ANNOTATIONS_URL = "https://zenodo.org/records/5914554/files/annotations.zip?download=1"

# 下载数据集 Download datasets
if not os.path.exists('data/raw/evaluation.zip'):
    download_file(DATASET_URL, 'data/raw/evaluation.zip')
else:
    print("✅ 评估数据集已存在 Evaluation dataset already exists")

if not os.path.exists('data/raw/annotations.zip'):
    download_file(ANNOTATIONS_URL, 'data/raw/annotations.zip')
else:
    print("✅ 标注数据已存在 Annotations already exist")

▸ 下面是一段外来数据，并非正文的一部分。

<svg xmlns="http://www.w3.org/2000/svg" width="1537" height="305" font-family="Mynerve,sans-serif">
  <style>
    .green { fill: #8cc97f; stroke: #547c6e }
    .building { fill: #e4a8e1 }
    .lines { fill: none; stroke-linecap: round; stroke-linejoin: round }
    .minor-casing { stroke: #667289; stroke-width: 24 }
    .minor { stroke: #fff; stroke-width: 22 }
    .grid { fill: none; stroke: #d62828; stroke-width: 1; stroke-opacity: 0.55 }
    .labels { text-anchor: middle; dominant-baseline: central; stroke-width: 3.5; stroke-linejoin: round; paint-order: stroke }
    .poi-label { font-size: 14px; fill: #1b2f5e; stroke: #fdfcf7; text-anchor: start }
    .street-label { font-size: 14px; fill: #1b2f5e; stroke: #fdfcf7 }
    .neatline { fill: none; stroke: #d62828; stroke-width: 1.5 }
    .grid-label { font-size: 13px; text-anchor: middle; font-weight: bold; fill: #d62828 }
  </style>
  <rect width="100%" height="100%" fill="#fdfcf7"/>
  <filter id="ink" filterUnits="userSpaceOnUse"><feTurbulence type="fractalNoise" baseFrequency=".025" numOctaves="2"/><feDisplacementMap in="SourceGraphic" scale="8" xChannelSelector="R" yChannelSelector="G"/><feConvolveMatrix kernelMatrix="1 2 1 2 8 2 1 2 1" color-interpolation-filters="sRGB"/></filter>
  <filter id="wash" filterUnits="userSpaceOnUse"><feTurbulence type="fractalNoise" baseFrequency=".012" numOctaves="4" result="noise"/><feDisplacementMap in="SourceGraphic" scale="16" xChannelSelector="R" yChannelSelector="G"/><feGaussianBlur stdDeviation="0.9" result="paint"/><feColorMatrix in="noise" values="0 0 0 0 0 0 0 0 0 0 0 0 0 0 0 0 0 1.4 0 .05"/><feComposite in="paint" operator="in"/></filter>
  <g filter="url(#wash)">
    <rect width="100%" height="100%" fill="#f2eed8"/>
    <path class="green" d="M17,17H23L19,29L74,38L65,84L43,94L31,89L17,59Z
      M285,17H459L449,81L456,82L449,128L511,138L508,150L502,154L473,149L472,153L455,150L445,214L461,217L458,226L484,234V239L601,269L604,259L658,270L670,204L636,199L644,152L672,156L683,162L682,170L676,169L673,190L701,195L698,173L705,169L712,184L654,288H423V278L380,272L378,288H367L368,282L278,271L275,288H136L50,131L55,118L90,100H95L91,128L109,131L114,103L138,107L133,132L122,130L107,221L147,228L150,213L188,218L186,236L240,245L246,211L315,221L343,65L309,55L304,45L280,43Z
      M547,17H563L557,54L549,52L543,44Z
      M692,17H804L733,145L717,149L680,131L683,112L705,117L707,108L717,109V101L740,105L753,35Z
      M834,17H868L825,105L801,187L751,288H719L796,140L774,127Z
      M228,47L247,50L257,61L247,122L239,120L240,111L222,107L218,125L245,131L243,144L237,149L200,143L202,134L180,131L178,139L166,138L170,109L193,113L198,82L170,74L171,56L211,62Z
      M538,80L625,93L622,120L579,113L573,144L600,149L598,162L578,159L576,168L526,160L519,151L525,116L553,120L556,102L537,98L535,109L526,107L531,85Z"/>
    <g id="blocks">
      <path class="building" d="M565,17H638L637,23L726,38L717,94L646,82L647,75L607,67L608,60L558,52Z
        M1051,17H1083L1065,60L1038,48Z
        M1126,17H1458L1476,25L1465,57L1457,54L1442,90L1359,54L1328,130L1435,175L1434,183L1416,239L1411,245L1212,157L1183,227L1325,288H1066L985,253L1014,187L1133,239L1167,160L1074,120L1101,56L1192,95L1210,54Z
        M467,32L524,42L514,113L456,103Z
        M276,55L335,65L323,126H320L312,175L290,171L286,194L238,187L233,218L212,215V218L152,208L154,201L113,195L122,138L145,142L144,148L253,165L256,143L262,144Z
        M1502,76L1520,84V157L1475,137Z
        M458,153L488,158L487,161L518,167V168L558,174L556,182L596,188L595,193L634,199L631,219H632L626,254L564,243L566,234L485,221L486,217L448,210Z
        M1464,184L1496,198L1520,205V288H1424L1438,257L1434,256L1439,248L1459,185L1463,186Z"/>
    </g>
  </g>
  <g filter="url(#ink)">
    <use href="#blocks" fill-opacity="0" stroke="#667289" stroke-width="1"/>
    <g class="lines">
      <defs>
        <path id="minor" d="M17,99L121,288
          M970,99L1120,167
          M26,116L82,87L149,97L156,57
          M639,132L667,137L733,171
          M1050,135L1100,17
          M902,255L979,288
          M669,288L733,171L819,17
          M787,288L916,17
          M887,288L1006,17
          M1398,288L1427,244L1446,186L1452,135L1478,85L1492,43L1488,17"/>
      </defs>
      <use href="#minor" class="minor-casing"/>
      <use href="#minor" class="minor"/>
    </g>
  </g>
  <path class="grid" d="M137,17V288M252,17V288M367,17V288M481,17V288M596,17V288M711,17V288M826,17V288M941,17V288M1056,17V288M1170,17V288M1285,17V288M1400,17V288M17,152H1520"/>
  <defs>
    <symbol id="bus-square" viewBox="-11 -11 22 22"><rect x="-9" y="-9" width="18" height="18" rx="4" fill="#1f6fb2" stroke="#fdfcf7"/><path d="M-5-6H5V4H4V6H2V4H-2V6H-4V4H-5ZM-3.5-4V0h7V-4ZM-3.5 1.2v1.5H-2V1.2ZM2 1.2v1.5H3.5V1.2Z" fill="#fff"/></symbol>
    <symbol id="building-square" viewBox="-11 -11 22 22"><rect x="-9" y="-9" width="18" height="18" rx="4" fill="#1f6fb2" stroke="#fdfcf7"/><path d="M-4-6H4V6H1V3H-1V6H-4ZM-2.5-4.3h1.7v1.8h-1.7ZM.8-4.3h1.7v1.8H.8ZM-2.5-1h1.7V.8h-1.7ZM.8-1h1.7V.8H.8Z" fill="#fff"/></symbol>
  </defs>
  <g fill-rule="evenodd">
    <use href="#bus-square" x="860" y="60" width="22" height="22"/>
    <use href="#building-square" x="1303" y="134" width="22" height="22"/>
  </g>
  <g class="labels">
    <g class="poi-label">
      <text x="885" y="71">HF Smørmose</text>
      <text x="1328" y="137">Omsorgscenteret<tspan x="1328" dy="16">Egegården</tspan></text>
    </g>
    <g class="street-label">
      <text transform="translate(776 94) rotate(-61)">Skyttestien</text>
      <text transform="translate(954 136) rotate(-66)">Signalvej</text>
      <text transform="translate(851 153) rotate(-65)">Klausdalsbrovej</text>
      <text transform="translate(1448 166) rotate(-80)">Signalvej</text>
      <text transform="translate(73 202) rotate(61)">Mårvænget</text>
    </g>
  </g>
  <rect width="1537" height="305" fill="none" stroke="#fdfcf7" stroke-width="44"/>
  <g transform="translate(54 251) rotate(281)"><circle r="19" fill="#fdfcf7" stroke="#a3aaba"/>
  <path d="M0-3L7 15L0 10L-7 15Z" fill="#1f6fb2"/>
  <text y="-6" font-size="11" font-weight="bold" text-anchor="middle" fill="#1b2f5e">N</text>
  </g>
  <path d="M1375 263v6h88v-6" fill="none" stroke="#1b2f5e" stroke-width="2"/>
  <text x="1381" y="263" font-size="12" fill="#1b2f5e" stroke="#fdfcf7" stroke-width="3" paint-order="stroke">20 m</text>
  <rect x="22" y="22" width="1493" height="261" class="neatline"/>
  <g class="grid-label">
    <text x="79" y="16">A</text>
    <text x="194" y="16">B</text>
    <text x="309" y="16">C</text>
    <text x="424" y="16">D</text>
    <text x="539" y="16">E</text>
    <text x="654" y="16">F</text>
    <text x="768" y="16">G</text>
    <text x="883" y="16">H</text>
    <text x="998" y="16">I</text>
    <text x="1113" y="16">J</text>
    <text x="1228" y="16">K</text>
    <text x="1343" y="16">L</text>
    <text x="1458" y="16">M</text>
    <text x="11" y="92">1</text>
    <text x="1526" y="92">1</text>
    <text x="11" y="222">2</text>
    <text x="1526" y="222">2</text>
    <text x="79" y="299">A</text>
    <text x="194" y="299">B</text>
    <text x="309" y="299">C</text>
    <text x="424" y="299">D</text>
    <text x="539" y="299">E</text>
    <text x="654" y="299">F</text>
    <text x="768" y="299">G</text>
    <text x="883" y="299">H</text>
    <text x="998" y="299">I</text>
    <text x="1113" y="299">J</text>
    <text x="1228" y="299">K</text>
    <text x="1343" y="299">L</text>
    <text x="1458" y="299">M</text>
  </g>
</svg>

print("📁 数据下载完成 Data download completed!")

In [None]:
# 5. 解压数据集 - Extract Datasets
def extract_zip(zip_path, extract_to):
    """
    解压ZIP文件的函数 Function to extract ZIP files
    """
    print(f"📦 解压文件 Extracting: {zip_path}")
    
    with zipfile.ZipFile(zip_path, 'r') as zip_ref:
        zip_ref.extractall(extract_to)
    
    print(f"✅ 解压完成 Extraction completed: {extract_to}")

# 解压评估数据集 Extract evaluation dataset
if not os.path.exists('data/raw/evaluation'):
    extract_zip('data/raw/evaluation.zip', 'data/raw/')
else:
    print("✅ 评估数据集已解压 Evaluation dataset already extracted")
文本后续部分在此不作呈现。